Educazione motoria: le basi per un corretto stile di vita
L’educazione motoria e la corretta alimentazione sono i due elementi dello stile di vita da insegnare ai ragazzi (e da applicare anche a livello personale), come risorse fondamentali per mantenere lo stato di benessere e per salvaguardare la salute a lungo termine.
Il bambino impara a muoversi giocando ed esplorando il mondo attorno: si tratta di movimenti non strutturati, diversi cioè da quelli che, più avanti, caratterizzeranno sport (es.: calcio, basket, pallavolo, palestra) o attività ludiche (es.: gite in montagna, nuoto al mare, pattinaggio su strada, bicicletta, skateboard, danza), ma sono essenziali sia per sviluppare rapidamente una struttura corporea armonica e una migliore capacità di coordinazione ed equilibrio sia per favorire lo sviluppo cognitivo.
Il bambino, attraverso il movimento, impara a riconoscere e ad orientarsi in più realtà, a reagire rapidamente a situazioni estranee al suo ambiente, stimolando così lo sviluppo di reti neuronali fitte e ramificate, dell’autonomia e delle capacità decisionali.
Inoltre, il movimento fa sì che il bambino strutturi meglio il proprio “io”, rapportandosi con gli altri, lo spazio e gli oggetti migliorando i movimenti in relazione allo spazio.
In sintesi, il movimento è una necessità fisiologica a qualunque età, ma i risultati migliori nell’immediato e più duraturi nell’arco della vita si ottengono acquisendo l’abitudine al movimento dai primi anni di vita.
In sintesi, il movimento è una necessità fisiologica a qualunque età, ma i risultati migliori nell’immediato e più duraturi nell’arco delle vita si ottengono acquisendo l’abitudine al movimento dai primi anni di vita.

* **CONSEGNA**
Prosegui il testo sull’educazione motoria a partire dall’ultima frase riportata. Le righe riportate di seguito costituiscono materiale distinto dal testo sull’educazione motoria.

Record estratti da un dataset:
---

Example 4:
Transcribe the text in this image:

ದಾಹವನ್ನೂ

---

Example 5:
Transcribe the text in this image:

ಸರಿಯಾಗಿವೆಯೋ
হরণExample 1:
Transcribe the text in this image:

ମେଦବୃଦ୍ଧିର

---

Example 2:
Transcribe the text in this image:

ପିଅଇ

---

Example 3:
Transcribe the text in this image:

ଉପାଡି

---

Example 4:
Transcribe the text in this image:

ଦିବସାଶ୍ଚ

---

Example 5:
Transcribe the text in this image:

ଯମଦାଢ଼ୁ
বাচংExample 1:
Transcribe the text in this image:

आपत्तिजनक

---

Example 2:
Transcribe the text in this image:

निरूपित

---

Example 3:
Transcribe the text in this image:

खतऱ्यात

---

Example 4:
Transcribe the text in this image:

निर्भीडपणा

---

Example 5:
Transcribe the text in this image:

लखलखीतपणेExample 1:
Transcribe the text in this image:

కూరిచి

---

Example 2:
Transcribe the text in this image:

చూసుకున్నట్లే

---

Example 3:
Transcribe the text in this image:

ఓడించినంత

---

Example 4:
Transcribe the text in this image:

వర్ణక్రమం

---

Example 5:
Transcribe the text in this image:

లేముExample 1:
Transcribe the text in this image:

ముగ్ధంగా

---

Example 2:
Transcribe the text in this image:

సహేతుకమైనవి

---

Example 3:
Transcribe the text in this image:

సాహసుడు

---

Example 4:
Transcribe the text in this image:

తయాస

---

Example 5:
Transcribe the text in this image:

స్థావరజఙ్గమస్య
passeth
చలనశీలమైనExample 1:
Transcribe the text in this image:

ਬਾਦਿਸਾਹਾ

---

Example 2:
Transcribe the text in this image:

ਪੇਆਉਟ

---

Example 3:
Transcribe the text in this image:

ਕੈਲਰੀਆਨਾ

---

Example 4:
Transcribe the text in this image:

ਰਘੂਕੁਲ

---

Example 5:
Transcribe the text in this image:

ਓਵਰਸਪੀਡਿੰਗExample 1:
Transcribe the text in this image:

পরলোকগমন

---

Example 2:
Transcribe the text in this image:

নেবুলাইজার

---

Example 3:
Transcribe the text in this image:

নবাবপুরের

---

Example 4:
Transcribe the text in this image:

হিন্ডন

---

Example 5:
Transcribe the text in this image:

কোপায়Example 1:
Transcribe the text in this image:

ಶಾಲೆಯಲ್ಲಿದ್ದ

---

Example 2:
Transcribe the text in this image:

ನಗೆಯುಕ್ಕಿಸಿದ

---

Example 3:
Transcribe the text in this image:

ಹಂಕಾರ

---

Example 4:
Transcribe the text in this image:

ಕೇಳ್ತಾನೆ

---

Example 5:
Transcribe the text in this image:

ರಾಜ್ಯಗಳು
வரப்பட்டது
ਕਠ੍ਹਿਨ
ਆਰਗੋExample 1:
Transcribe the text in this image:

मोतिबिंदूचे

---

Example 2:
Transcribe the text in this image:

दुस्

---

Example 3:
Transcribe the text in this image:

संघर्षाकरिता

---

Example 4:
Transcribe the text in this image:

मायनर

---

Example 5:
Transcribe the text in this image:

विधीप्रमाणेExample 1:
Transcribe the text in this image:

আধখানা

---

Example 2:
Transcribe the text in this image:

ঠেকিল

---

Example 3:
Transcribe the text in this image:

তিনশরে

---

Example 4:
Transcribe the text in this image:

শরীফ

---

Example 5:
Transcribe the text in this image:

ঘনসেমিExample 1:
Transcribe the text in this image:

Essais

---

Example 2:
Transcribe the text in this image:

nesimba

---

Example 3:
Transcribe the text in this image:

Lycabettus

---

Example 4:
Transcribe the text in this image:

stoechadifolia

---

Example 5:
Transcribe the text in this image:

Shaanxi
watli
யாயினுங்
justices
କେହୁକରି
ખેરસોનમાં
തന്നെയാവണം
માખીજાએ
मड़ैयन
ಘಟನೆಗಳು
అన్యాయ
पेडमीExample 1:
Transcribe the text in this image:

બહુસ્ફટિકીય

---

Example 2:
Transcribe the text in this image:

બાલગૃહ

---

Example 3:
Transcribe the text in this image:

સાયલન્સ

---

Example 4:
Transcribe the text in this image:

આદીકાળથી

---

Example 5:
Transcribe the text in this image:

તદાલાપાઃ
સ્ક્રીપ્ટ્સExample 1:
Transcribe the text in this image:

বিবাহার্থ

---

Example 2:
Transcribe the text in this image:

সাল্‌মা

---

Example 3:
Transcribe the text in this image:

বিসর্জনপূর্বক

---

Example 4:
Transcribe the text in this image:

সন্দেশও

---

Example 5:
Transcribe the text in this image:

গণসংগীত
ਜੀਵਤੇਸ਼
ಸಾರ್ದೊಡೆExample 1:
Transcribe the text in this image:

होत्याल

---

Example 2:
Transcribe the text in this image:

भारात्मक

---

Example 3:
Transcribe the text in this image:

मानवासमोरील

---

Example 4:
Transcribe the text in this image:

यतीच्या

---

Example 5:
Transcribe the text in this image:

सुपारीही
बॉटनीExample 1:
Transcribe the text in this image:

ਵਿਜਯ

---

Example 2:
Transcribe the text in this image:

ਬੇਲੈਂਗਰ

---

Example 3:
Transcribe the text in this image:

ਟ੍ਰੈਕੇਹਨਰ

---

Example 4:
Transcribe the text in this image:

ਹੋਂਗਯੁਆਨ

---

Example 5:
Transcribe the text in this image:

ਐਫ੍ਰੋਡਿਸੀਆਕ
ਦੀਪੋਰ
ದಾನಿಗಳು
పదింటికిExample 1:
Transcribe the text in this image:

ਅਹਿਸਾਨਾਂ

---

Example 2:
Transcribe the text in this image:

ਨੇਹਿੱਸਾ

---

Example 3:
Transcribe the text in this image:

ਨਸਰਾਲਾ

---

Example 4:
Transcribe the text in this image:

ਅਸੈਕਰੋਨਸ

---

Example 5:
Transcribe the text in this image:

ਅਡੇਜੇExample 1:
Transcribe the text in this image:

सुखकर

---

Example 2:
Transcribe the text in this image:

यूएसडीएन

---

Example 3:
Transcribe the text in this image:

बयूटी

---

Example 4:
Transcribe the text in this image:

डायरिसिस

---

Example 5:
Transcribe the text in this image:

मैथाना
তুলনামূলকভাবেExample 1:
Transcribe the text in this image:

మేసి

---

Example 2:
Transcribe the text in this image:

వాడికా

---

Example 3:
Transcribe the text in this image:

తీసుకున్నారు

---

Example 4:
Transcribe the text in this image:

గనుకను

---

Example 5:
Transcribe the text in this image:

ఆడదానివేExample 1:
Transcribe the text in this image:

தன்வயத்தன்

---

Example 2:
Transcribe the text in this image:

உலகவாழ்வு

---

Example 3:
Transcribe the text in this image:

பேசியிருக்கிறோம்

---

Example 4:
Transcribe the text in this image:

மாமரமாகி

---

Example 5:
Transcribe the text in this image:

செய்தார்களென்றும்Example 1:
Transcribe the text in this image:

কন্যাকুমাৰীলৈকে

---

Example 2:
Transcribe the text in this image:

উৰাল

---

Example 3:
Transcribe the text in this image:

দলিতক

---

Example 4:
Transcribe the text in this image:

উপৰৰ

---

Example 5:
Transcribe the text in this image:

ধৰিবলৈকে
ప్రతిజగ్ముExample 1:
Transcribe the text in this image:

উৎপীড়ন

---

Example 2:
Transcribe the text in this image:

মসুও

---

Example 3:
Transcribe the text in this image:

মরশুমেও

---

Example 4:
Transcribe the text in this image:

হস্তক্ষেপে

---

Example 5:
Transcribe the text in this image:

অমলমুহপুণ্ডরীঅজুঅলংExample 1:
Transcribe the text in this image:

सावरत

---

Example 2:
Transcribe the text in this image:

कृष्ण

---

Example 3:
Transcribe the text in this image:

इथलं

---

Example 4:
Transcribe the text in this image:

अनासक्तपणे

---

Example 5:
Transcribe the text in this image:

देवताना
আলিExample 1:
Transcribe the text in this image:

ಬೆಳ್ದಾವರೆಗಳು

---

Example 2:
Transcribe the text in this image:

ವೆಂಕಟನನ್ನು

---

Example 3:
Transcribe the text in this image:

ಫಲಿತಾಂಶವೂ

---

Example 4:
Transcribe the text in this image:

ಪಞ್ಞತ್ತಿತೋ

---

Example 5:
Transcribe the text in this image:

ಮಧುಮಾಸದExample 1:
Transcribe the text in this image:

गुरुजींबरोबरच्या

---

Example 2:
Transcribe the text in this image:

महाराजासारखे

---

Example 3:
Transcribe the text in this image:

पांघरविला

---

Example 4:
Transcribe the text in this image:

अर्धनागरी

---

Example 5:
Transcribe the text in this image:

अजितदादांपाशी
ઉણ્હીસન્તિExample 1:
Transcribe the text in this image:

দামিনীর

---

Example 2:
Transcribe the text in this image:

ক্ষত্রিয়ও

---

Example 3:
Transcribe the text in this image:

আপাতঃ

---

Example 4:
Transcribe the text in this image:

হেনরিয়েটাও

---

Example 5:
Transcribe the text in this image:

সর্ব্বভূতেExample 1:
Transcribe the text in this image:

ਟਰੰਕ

* **SOLUZIONE**
Educare al movimento sarebbe prima di tutto compito dei genitori, ai quali si dovrebbe affiancare negli anni la scuola, con l’offerta, oltre alle attività inserite nel programma scolastico, spesso non soddisfacenti per carenze di tempo programmato e/o di strutture dedicate, di proposte extra-curricolari, così da coinvolgere i ragazzi in modo piacevole e stimolare l’adesione a programmi continuativi di attività motoria.
La realtà, come sappiamo, è ben diversa. L’obesità infantile (intesa come condizione che interessa già le fasce d’età più precoci) è un’emergenza nazionale, oltre che di gran parte del mondo (anche nei paesi in via di sviluppo), ), che scaturisce da un inadeguato stile di vita che porta allo squilibrio tra la quantità di calorie assunta quotidianamente e quella consumata con il movimento: tra i bambini italiani la sedentarietà si aggira tra il 15 e il 20%, già nella fascia compresa tra i 3 e i 5 anni.
Le cause di una ridotta mobilità sono molte, non ultima la sempre minore possibilità di usufruire di spazi sicuri e/o sufficientemente estesi per giocare/muoversi, accanto alla ridotta sicurezza anche di brevi percorsi di andata/ritorno dalle scuole. Non solo: un’indagine svolta in Veneto, ma che riflette in larga parte quanto avviene in tutto il Paese, ha rilevato una situazione bifronte: una soddisfacente percentuale (54%) di soggetti impegnati in attività sportive extrascolastiche, ma anche un’elevata percentuale di abbandoni, determinata da fattori vari: interferenza con lo studio, altri interessi, orari scomodi e impianti troppo lontani, allenatori troppo esigenti rispetto alle aspettative e agli impegni scolastici dei ragazzi.
Inoltre, l’attrattiva di attività sedentarie come la TV o i videogiochi è dichiarata ed evidente soprattutto a partire dagli 11 anni (scuola secondaria di primo grado). Ed è qui che vanno indirizzati i maggiori sforzi per incentivare corrette abitudini (se già presenti), ma, soprattutto, per convincere e “convertire” al movimento i ragazzini in condizioni di sovrappeso/obesità.
Com’è noto, infatti, l’obesità e il sovrappeso presenti in età evolutiva tendono a persistere in età adulta e sono uno dei fattori di rischio accertati per lo sviluppo di patologie cardio-cerebro-vascolari, diabete di tipo 2 e alcuni tumori.